The digital euro: benefits and risks for citizens
Taxation
In recent months, the European Union has made progress in creating a central bank digital currency (CBDC), known as the digital euro, with the aim of making it an electronic version of the euro, issued by the European Central Bank (ECB) and available to the public for everyday payments. The project has passed the study phase and, according to the institutions, is entering a development phase that could lead to its issuance in the coming years if the legal framework is approved. There is talk of a possible launch of this currency around 2029.
The digital euro can offer safer, faster payments under European control, but its design will determine whether the benefits or risks prevail.
According to the ECB, the digital euro could bring several benefits.
- Security and state guarantee: the digital euro would be central bank money, with the same level of security and guarantee as banknotes and coins, which would make it less risky than some private instruments.

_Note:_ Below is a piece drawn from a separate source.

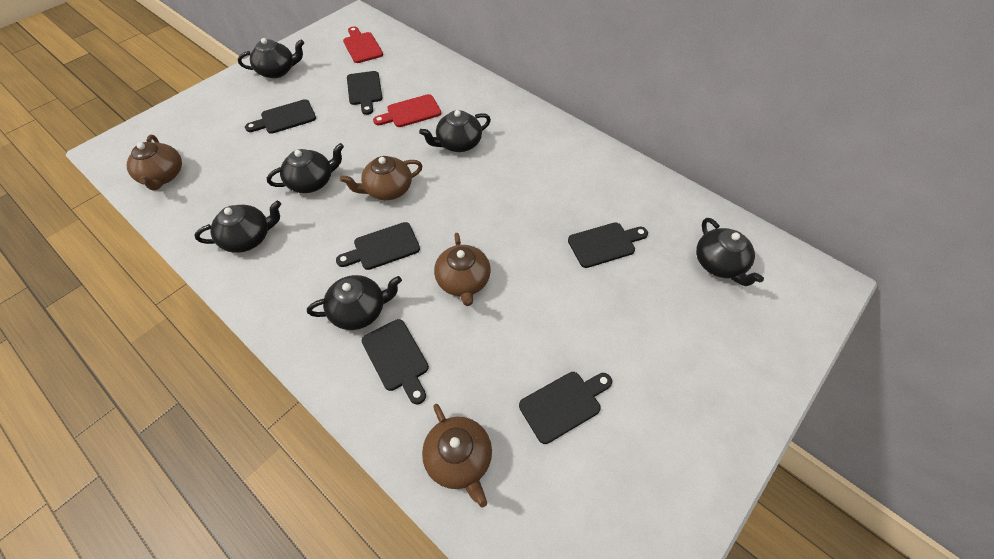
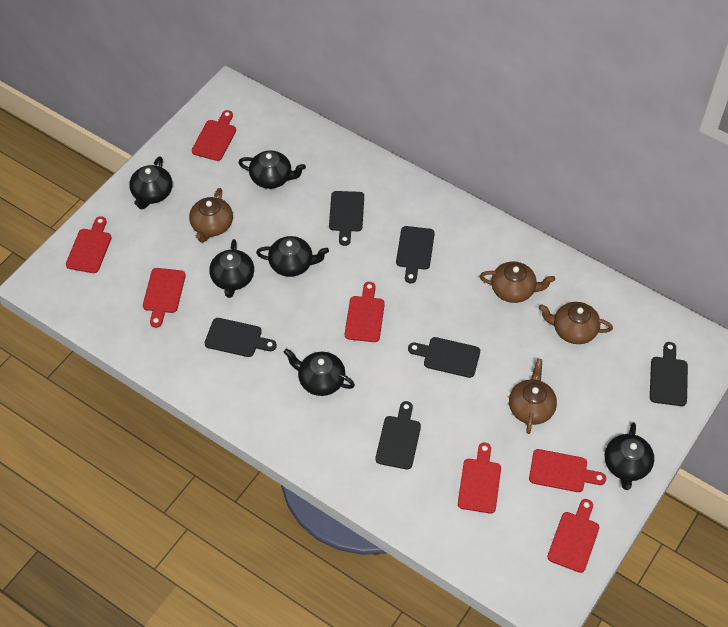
red cutting board: 2 -> 7

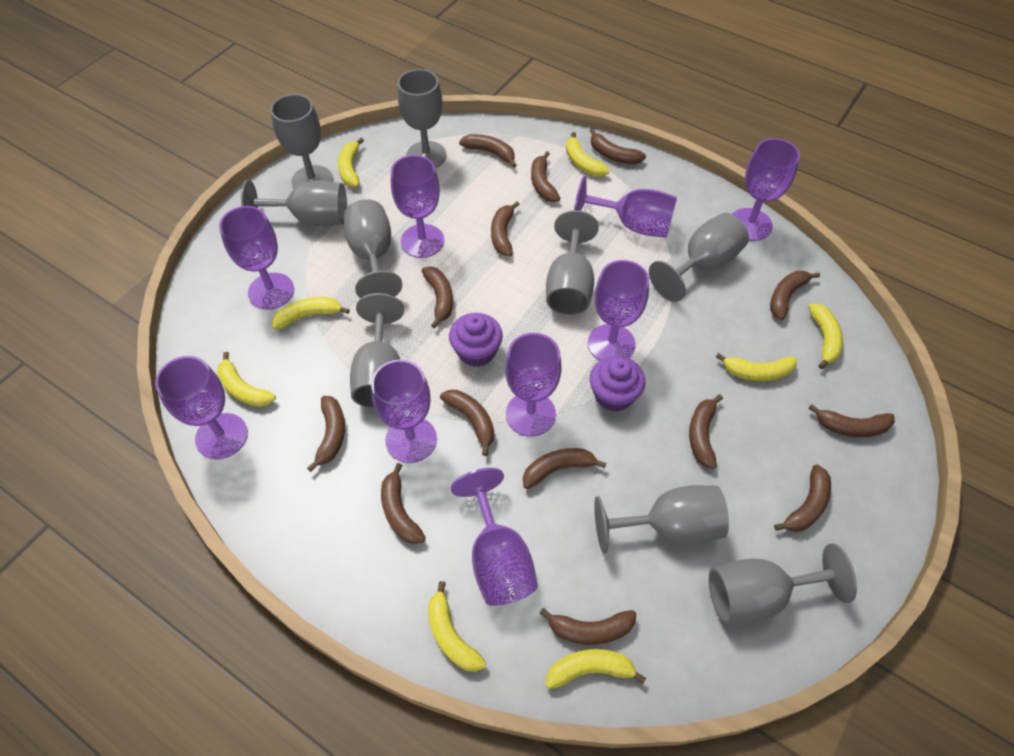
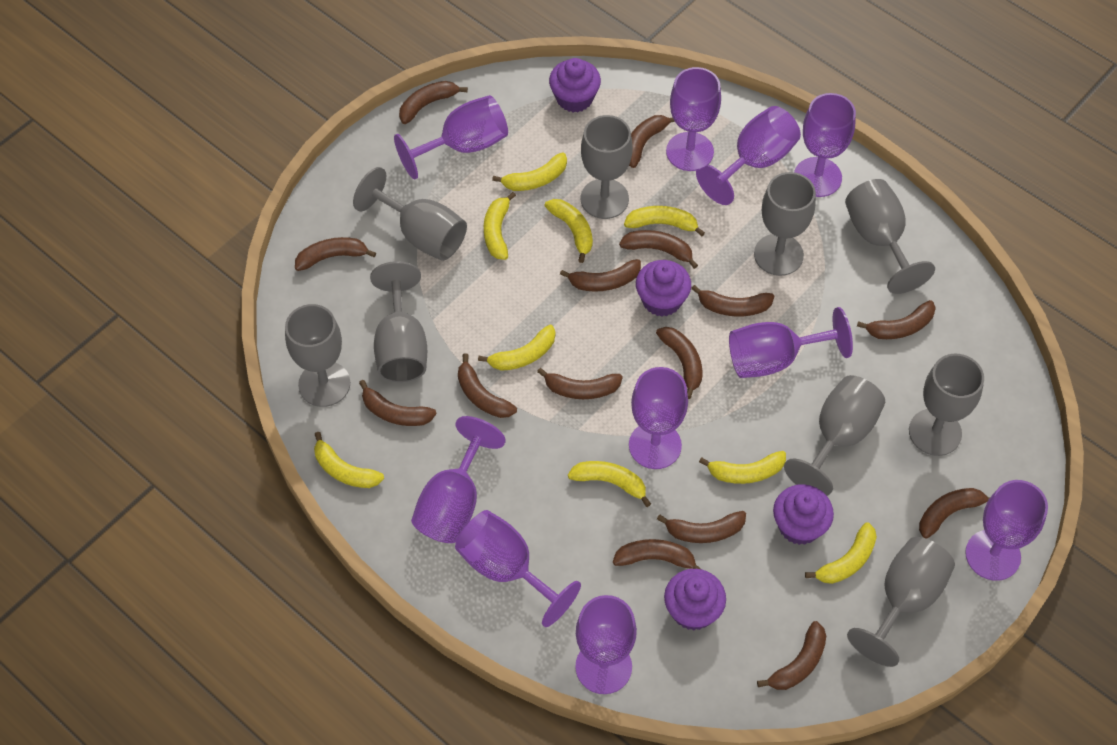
brown banana: 14 -> 15
purple cupcake: 2 -> 4
purple goblet: 9 -> 10
yellow banana: 8 -> 9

This could strengthen confidence in means of payment.
- Inclusion and payment efficiency: it could facilitate immediate payments between individuals and businesses, both online and potentially offline, reducing fees and friction from private providers.
- Sovereignty and competition: the EU argues that a CBDC preserves monetary sovereignty against external payment platforms and the advance of private digital currencies. This is presented as a protection of European economic independence.
Despite all the announced benefits, there are many risks that raise doubts about the need to implement this currency.
- Privacy and administrative control: unlike cash (which is anonymous and offline), a CBDC can leave a digital trail of transactions. This opens the door to increased analysis capabilities and, if strict safeguards are not regulated, to easier administrative or judicial controls over how and when money is spent. The fact that it can be a programmable currency may be useful in public policy, but it can also limit economic freedoms if abused.
- Concentration and public power: if the government or the central bank can access data or control flows, there is a risk of increased political control over the economy, for example through economic sanctions or restrictions on use, with an impact on civil rights if there are no very clear legal safeguards.
- Impact on commercial banks: if many citizens transfer their deposits to CBDC accounts, banks could lose resources for lending; the financial ecosystem has proposed solutions such as holding limits and compensation mechanisms, but the transition entails uncertainty.
- Cybersecurity and resilience: as critical infrastructure, CBDC could become a clear target for cyberattacks. Technical protection and contingency plans will be crucial to avoid disruptions or massive losses.
In short, the digital euro can offer safer, faster payments under European control, but it is not neutral: the way it is designed (privacy by default, holding limits, independent supervision, legislative transparency) will determine whether the benefits or risks prevail. For this reason, the final decision is not only technical, but also political and regulatory, and it is necessary to demand strong legal guarantees in terms of privacy and separation of uses, to avoid arbitrary programmability, as well as mechanisms that preserve banking intermediation and individual freedom.